President Obama's Affordable Care Act (ACA), which requires everyone to purchase health insurance and introduces new regulation of insurance companies, met the determined opposition of the Republican Party in Congress and then faced a constitutional challenge from Republican Attorneys-General on the state level. These were mysterious developments considering the similarity between "Obamacare" and Republican proposals in the 1990s and Governor Romney's program in Massachusetts. The ferocious opposition to the ACA can best be understood if the "Neoconfederate" dimension of today's Republican Party is considered.
What is Neoconfederate politics?
Neoconfederate politics is a theory and practice designed to disable government as an agent of social justice through the marriage of a frozen constitutional jurisprudence, an opportunistic federalism, and the mobilization of prejudice.
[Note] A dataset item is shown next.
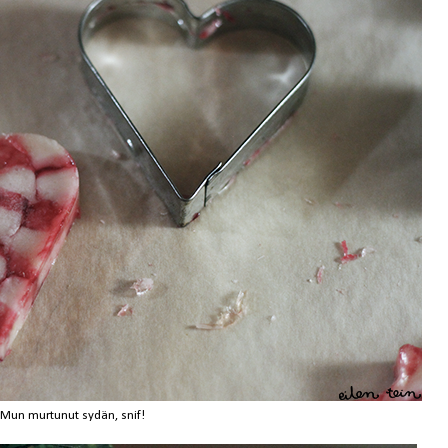
Mun murtunut sydän, snif!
It is rooted in the Southern experience with states rights as a shield to protect state regimes of worker exploitation and business dominance. Racial polarization sustains conservative power in many Southern states. Slavery has been replaced by low wages, union suppression, and the nullification of federal labor law. This model is not limited to the South. The Chamber of Commerce agitates nationally for a "favorable business climate," which amounts to the same thing.
The Federalist Society provides the fullest expression of Neoconfederate politics. It is a party within the courts. Federalist Society lawyers gave us the endless investigation of President Clinton, the halted recount in Bush v. Gore, the deregulation of corporate money in politics in Citizen United, and the constitutional challenges to the Affordable Care Act. A surprise move by Chief Justice Roberts saved the ACA. He voted to uphold the constitutionality of the ACA in order to protect the reputation if the Court. It was a strategic retreat to preserve future opportunities to advance the Federalist cause through such steps as the curtailment of affirmative action and enervation of the Voting Rights Act.
The Federalist Society was founded with contributions from conservative foundations (most notably Olin). The sum total of their program would be the repeal of the New Deal and Southernization of government policy. The ACA is anathema to Federalist Society leaders. It symbolizes a government that prohibits abuses by the private sector in order to extend opportunities to the marginal and vulnerable, who are inferiors in the Federalist view.
Of course, all of us are vulnerable and we owe it to ourselves to protect the public health, defend and expand the ACA, and expose the Neoconfederate philosophy that underlies Republican politics today.